Quindi, trasferire l'ECM renale liofilizzato alla scintillazione vile e lasciare la soluzione su una piastra di agitazione a circa 500 giri/min per tre giorni per rendere il rene di magazzino idrogel ECM. In una cappa di coltura tissutale, pipettare i volumi richiesti di mezzi di coltura cellulare, un normale idrossido di sodio e integratore M199, in un tubo conico autonomo sterile da 30 millilitri. Mescolare la soluzione di reagente neutralizzante con una micro spatola.
Utilizzare una siringa sterile da un millilitro per trasferire il volume appropriato di idrogel ECM di rene di serie alla soluzione di reagente neutralizzante.
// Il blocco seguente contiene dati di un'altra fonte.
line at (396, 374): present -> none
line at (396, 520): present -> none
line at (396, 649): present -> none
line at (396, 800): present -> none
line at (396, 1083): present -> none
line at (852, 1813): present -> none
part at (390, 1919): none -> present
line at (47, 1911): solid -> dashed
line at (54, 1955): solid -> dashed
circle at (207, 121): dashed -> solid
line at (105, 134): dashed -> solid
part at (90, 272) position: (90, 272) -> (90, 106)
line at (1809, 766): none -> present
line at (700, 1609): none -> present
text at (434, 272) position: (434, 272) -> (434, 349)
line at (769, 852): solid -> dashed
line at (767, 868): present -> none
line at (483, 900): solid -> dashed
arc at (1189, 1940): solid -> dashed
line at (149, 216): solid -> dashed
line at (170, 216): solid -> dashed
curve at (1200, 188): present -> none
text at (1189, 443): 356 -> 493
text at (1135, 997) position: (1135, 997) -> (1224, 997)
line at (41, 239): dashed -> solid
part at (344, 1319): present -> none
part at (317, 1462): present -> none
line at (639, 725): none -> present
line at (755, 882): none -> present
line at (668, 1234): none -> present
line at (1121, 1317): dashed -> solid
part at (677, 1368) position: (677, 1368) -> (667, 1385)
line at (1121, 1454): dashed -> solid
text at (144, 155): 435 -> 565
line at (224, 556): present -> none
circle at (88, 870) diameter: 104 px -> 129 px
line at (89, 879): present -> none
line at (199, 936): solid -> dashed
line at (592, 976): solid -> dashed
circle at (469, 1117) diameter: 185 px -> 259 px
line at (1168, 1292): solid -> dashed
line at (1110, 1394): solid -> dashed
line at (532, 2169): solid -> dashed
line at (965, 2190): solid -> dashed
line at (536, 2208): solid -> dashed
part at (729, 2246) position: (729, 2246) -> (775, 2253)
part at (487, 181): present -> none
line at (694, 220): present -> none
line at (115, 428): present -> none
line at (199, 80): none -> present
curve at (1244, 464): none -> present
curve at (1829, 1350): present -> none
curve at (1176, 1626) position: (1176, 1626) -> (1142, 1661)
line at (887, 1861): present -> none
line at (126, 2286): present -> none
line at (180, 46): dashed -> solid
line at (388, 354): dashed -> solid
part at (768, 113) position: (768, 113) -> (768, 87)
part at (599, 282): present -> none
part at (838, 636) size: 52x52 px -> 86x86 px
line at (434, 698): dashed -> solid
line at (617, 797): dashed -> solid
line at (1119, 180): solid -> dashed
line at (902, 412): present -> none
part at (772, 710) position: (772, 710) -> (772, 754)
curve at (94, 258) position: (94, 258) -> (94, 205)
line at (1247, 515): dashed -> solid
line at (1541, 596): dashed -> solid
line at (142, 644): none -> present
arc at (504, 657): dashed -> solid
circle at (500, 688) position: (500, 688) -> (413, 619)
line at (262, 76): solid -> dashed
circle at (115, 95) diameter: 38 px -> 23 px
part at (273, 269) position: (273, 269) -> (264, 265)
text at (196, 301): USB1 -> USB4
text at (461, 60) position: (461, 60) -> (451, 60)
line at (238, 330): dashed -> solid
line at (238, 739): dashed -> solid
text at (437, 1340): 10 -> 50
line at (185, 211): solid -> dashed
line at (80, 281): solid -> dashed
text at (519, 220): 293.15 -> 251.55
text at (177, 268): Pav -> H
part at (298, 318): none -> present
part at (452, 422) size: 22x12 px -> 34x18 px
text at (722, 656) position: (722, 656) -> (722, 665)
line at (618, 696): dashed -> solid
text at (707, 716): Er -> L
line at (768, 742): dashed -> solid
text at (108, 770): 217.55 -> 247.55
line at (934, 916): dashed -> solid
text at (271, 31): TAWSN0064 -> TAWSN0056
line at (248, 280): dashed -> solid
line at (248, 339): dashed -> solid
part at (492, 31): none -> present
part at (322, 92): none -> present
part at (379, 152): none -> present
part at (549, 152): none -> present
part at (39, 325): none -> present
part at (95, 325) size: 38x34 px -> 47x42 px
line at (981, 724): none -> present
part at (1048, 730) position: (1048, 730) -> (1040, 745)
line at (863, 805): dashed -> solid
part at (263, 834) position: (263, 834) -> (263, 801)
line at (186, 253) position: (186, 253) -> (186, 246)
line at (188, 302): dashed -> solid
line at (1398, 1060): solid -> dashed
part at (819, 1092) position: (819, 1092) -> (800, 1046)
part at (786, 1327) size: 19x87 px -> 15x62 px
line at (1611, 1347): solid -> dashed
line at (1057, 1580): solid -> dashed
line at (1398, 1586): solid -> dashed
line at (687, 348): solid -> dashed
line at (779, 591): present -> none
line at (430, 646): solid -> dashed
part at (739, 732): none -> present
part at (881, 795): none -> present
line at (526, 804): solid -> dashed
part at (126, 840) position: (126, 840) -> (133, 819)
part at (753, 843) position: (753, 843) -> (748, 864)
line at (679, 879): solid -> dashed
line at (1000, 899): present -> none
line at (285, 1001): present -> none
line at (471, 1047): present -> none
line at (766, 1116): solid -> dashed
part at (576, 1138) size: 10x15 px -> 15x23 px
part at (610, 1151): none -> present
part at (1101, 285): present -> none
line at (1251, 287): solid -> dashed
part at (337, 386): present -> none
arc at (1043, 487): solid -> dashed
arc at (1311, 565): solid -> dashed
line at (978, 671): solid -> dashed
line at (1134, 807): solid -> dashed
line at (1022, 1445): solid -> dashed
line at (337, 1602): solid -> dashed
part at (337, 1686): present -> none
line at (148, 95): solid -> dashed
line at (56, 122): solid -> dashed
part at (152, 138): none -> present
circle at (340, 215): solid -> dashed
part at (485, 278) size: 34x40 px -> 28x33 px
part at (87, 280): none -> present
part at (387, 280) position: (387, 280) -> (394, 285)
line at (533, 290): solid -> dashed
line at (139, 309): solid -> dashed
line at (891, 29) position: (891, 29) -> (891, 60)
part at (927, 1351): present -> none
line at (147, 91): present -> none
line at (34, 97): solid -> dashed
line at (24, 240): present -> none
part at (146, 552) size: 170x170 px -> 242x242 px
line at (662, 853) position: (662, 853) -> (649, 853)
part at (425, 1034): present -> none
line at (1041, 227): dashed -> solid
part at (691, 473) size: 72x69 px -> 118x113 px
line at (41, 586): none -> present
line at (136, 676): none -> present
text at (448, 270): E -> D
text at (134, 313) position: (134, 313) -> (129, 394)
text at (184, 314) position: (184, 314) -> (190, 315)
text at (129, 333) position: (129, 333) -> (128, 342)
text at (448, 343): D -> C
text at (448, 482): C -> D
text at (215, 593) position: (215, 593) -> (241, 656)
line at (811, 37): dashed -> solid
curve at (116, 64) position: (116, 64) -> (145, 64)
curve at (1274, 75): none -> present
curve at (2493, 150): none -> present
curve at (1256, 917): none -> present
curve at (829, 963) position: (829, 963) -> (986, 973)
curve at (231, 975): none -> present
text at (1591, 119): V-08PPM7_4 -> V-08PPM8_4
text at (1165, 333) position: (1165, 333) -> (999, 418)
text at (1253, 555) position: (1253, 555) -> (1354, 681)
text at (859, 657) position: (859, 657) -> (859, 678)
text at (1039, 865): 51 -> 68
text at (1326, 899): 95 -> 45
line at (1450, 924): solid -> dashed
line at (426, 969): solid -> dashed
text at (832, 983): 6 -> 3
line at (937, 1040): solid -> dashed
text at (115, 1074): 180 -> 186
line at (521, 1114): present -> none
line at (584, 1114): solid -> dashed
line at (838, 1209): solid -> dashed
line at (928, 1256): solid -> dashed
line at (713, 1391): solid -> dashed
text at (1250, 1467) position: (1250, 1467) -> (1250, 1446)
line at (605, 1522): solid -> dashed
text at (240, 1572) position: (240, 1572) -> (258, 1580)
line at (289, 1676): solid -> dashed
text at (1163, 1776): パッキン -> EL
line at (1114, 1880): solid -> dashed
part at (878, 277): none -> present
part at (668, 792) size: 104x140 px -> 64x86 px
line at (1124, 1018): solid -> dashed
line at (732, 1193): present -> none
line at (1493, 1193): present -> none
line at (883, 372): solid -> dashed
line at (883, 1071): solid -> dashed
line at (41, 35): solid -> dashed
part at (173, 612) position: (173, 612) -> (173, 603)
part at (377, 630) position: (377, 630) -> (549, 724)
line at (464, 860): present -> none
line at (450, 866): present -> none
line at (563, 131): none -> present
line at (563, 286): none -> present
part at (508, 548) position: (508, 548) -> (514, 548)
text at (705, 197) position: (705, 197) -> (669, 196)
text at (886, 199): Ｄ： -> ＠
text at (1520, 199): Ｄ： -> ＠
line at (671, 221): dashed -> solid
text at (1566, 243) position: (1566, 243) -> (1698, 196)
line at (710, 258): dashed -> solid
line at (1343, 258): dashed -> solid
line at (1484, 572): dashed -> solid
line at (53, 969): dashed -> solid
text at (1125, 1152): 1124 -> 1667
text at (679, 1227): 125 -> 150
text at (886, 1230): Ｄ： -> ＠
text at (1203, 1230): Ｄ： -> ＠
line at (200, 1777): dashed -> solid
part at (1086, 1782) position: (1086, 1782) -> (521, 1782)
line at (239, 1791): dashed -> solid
Utilizzare una micro spatola per mescolare delicatamente la soluzione fino a ottenere una soluzione omogenea di colore idrogel. Evitare di introdurre bolle d'aria mescolando lentamente e delicatamente.
Per incorporare le cellule nell'idrogel ECM renale, resopensare trecentomila cellule in 10 microlitri di mezzo per ogni idrogel. Pipet 10 microlitri di sospensione cellulare nel gel ECM renale finale. Mescolare la soluzione con una micro spatola fino a quando le cellule non sono distribuite uniformemente.
Utilizzare una siringa millilitro per riempire il dispositivo di coltura cellulare desiderato con l'idrogel ECM renale. Lasciare che il gel si metta a 37 gradi Celsius per un'ora prima di trasferire o placcare le cellule sull'ECM renale nel dispositivo di coltura cellulare. L'analisi del tessuto della corteccia decellularizzata mediante spettrometria di massa, ha rivelato la presenza di proteine associate alla lamina basilico, con Collagen-IV e Collagen-I che sono i più rappresentati.
Le catene Collagen-IV, A1 e A2, onnipresenti in tutte le membrane basali sono state conservate. Sono state rilevate anche catene collagene-IV, A3 e A5, presenti solo nelle membrane basali del glomerulo. Sono state rilevate anche forme isoci comuni di laminine e collagene-I.
Le cellule endoteliali microvascolari peritubulari renali umane, o HKMEC, coltivate con Collagen-I, ECM renale e un gel miscela 1:1, hanno mostrato differenze nel fenotipo. Gli HKPC coltivati su Collagen-I, mostravano un'espressione CD31 uniforme, vista in rosso. Mentre gli HKMEC coltivati sui due gel contenenti ECM renale, mostravano un'espressione CD31 ridotta in distribuzioni irregolari.
Il tipo di matrice non sembra influire sull'espressione VWF, visualizzata in verde. Durante il tentativo di questa procedura, è importante ricordare di omogeneizzare completamente il tessuto della corteccia renale decellularizzata. Inoltre, quando si mescola il gel con reagenti neutralizzanti, evitare l'introduzione di bolle d'aria.
I sistemi microsi fisiologici consentono lo studio della funzione dell'organo in un ambiente di laboratorio controllato. La creazione di tali sistemi richiede l'implementazione di cellule, matrici e stimoli. L'idrogel kECM qui fabbricato, ci permetterà di studiare tali sistemi che ricapitolano i micro ambienti renali.